A Robust Sequential Covariate Balancing Approach for Estimating the Effects of Time-Varying Treatments on Survival Outcomes

Authors: Yige Li, José Zubizarreta,

Presenting Author: Yige Li*

In longitudinal studies, treatments or exposures can vary across time and depend on covariates responding to previous exposures. For such studies, we propose Robust Sequential Covariate Balancing (RSCB), a flexible and stable weighting technique, designed to estimate the effects of time-varying treatments on a general class of outcomes, including survival outcomes.

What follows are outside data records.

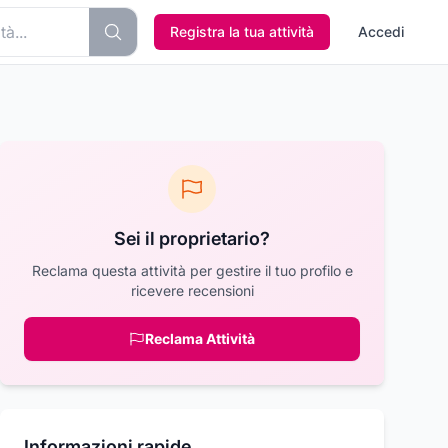
Registra la tua attività
Accedi
Sei il proprietario?
Reclama questa attività per gestire il tuo profilo e
ricevere recensioni
Reclama Attività
Informazioni rapide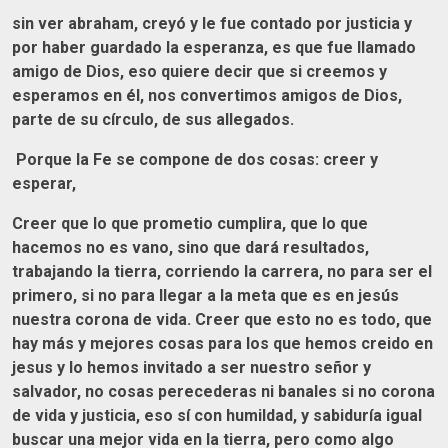
sin ver abraham, creyó y le fue contado por justicia y
por haber guardado la esperanza, es que fue llamado
amigo de Dios, eso quiere decir que si creemos y
esperamos en él, nos convertimos amigos de Dios,
parte de su círculo, de sus allegados.
Porque la Fe se compone de dos cosas: creer y
esperar,
Creer que lo que prometio cumplira, que lo que
hacemos no es vano, sino que dará resultados,
trabajando la tierra, corriendo la carrera, no para ser el
primero, si no para llegar a la meta que es en jesús
nuestra corona de vida. Creer que esto no es todo, que
hay más y mejores cosas para los que hemos creido en
jesus y lo hemos invitado a ser nuestro señor y
salvador, no cosas perecederas ni banales si no corona
de vida y justicia, eso sí con humildad, y sabiduría igual
buscar una mejor vida en la tierra, pero como algo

RSCB utilizes a backward covariate balancing procedure for identification and estimation. RSCB has a product form parallel to inverse probability weighting (IPW) but utilizes modellable trends in the covariates and meanwhile minimizes weights variation. Unlike IPW methods, whose estimates can converge at slow rates because of inadequate covariate overlap, RSCB gains efficiency by prioritizing outcome-relevant forms of covariate balance. In comparison to the g-computation formula, RSCB does not extrapolate and maintain robustness to misspecification of covariates and outcomes models. In contrast with longitudinal stable balance weighting (LSBW), RSCB can accommodate multiple types of outcomes, longer time courses, and higher covariate dimensions. We illustrate this new method in a study of the effects of peer antisocial behaviors on drug relapse of adolescents.